De jacinthe en arum, d’iris en violette,

Tu amoncelleras d’exaltantes cueillettes,

Et le goût te viendra, mieux qu’une chasse à cour,

De traquer sans répit l’insaisissable Amour.

Entame, dès ce soir cette course effrénée ;

Angélique est en feu mais n’est point calcinée !

 

CYPRIS

Je ne puis qu’applaudir ce discours éloquent.

 

CYPHER

Alors, si j’entends bien, j’ai été convaincant.

Et, puisque tu choisis le chemin que j’estime

Le plus fastidieux, mais le non moins sublime,

Tu goûteras tantôt, je l’espère ardemment,

Aux intenses plaisirs de l’intrépide amant.

 

CYPRIS

J’avoue que mon attente, à la tienne est semblable,

Mais cette hâblerie est-elle raisonnable ?

Le ludique hasard de l’amour éphémère,

A la longue, devient ennuyeux et amer.

On ne peut s’amuser trop longtemps à sa guise

Avec les sentiments car les nôtres s’épuisent.

Admets que le combat, d’ailleurs, est inégal

Quand le joueur est seul face à maintes rivales

Qui ne disputeront qu’une partie chacune,

Alors que lui se doit de n’en manquer aucune.
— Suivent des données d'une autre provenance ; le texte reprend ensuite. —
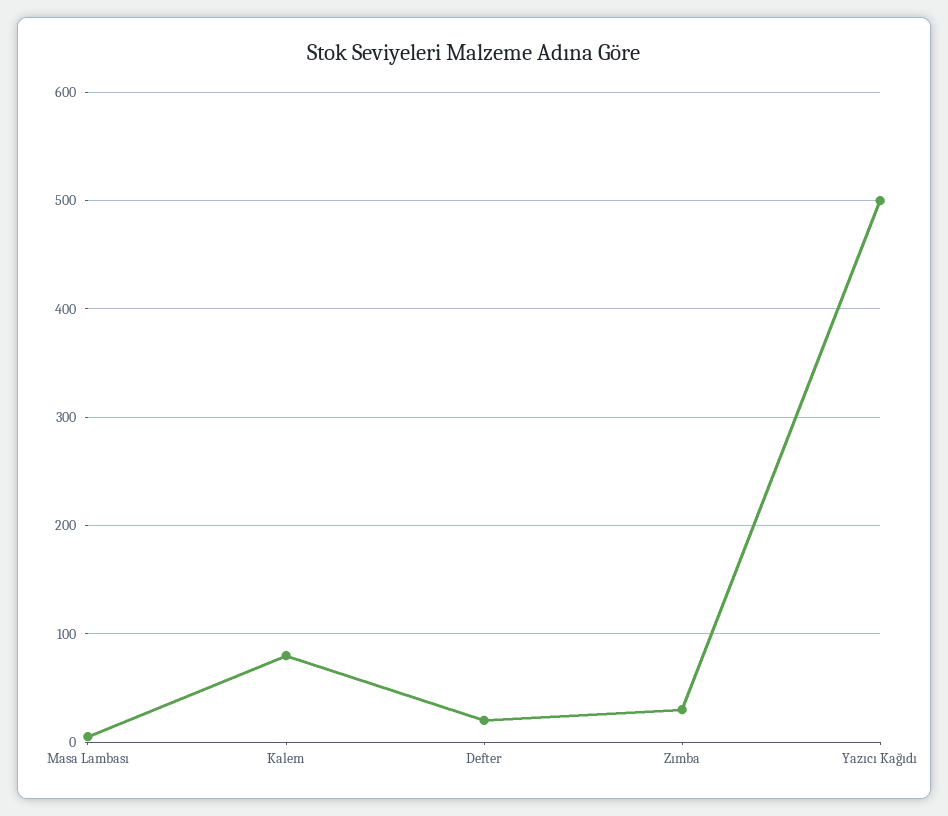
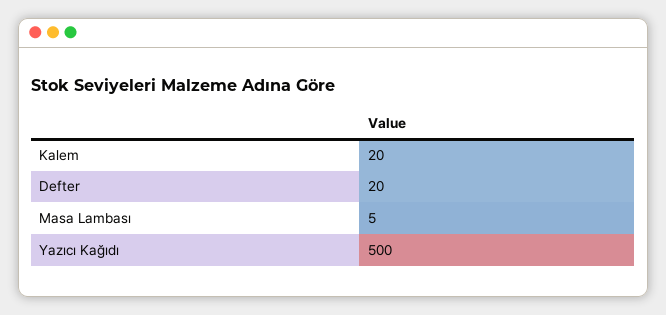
Kalem: 80 -> 20
Zımba: 30 -> none

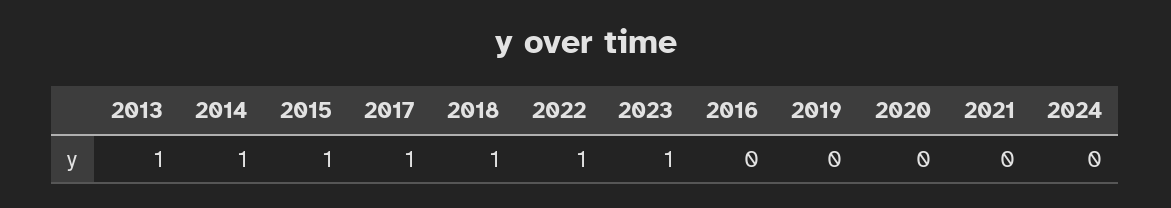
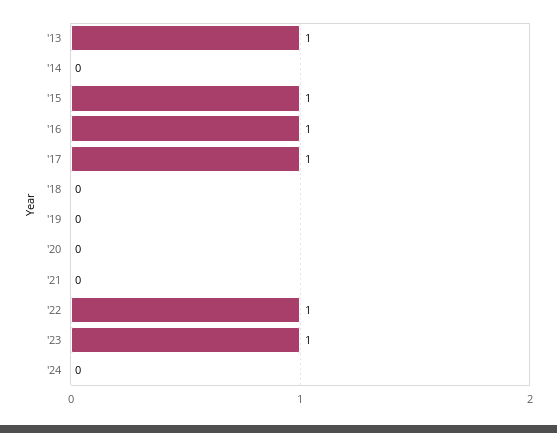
2014: 1 -> 0
2018: 1 -> 0
2016: 0 -> 1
Un vétuste bonheur, assez triste, de fait,

Fera de ses exploits le bien maigre trophée.

Un jour, fatalement, lassé par les conquêtes,

D’un amour plus constant il se mettra en quête.

Mais, ayant trop souvent, durant son existence,

Trompé ces cœurs, meurtris par autant d’inconstance,

Sans même aucun regret trahi son entourage

Par la déloyauté de son libertinage,

Ces fleurs qu’il ravissait jadis, lins et lilas

L’enverront sur les roses, le planteront là.
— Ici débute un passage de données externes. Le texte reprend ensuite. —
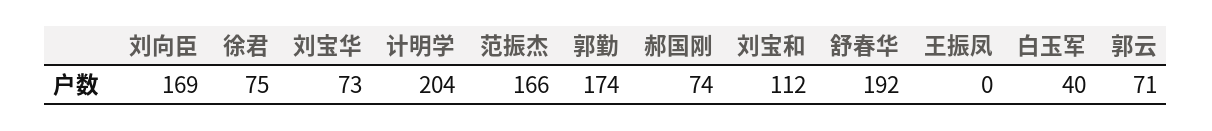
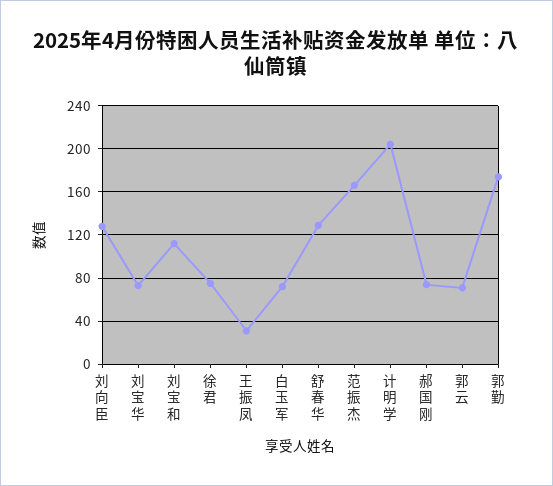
刘向臣: 169 -> 130
舒春华: 192 -> 130
王振凤: 0 -> 30
白玉军: 40 -> 70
Pour aimer une fille avec ferveur, je crois

Qu’il n’en faille choyer qu’une seule à la fois.

Puis pense tout de même à ta tranquillité ;

Une femme déjà suffit pour la gâter.

Deux, allez, passe encor. Trois, ça devient atroce.

Quatre, c’est un enfer ; cinq, c’est un sacerdoce !

 

CYPHER

C’est ton opinion. Elle est fort respectable

Bien qu’elle soit pourtant quelque peu discutable.

Par ces dames, tous deux, nous sommes captivés

Mais très différemment, pour elles, motivés.

J’en voudrais soutirer l’extrême jouissance…

 

CYPRIS

Tandis que, de l’Amour, je recherche l’essence !

Nous avons sur ce point des avis divergents ;

Ton propos, néanmoins, était encourageant.

Il m’a revigoré dans ma quête amoureuse

Qui, bien que pimentée, n’est que plus savoureuse.

 

CYPHER

Soit ! Je n’en demandais vraiment pas davantage,

Et je veux bien laisser de côté nos clivages,

Puisqu’enfin, tu connais ce qu’il te reste à faire.

Angélique t’attend…

 

CYPRIS

Ca, c’est une autre affaire !

 

CYPHER, proposant une coupe de champagne à Cypris.

Un petit remontant ? Mais tu trembles, carcasse !

 

CYPRIS, saisissant la coupe en tremblant.

C’est le trac.

 

CYPHER

Allons donc ! Mon cher, on se surpasse !

Philippe vient rejoindre ses compagnons depuis la salle du buffet.